Exercise objective: Please print every record exactly as it stands, leaving out the pictures.

Records from a collection:
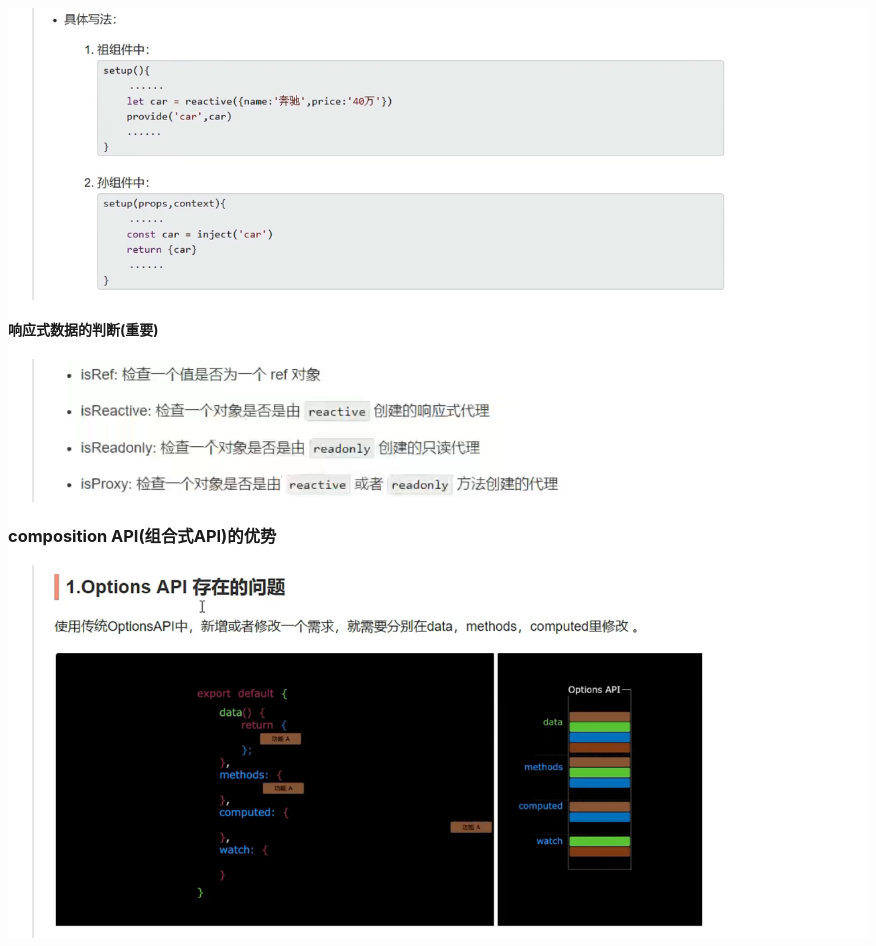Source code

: > <img src=".\images\QQ截图20230712160046.png" style="zoom:67%;margin-left:0" />

#### 响应式数据的判断(重要)

> <img src=".\images\QQ截图20230712160829.png" style="zoom:67%;margin-left:0" />

### composition API(组合式API)的优势

> <img src=".\images\QQ截图20230712161003.png" style="zoom:67%;margin-left:0" />
>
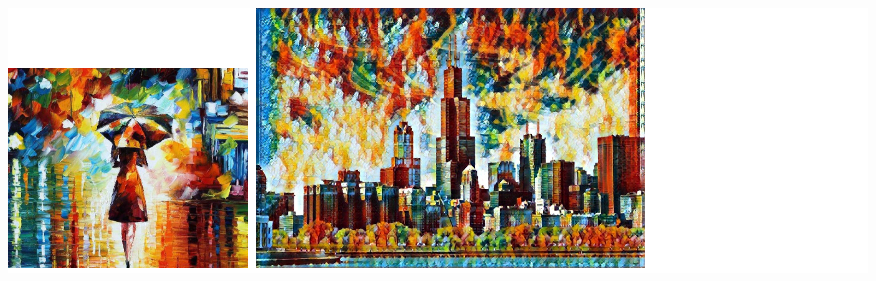   <img src='images/style-images/rain-princess.jpg' height='200px'>
  <img src='images/output-images/rain-princess_chicago.jpg' height="260px">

Answer area:
Source code

: > <img src=".\images\QQ截图20230712160046.png" style="zoom:67%;margin-left:0" />

#### 响应式数据的判断(重要)

> <img src=".\images\QQ截图20230712160829.png" style="zoom:67%;margin-left:0" />

### composition API(组合式API)的优势

> <img src=".\images\QQ截图20230712161003.png" style="zoom:67%;margin-left:0" />
>
   <img src='images/style-images/rain-princess.jpg' height='200px'>
  <img src='images/output-images/rain-princess_chicago.jpg' height="260px">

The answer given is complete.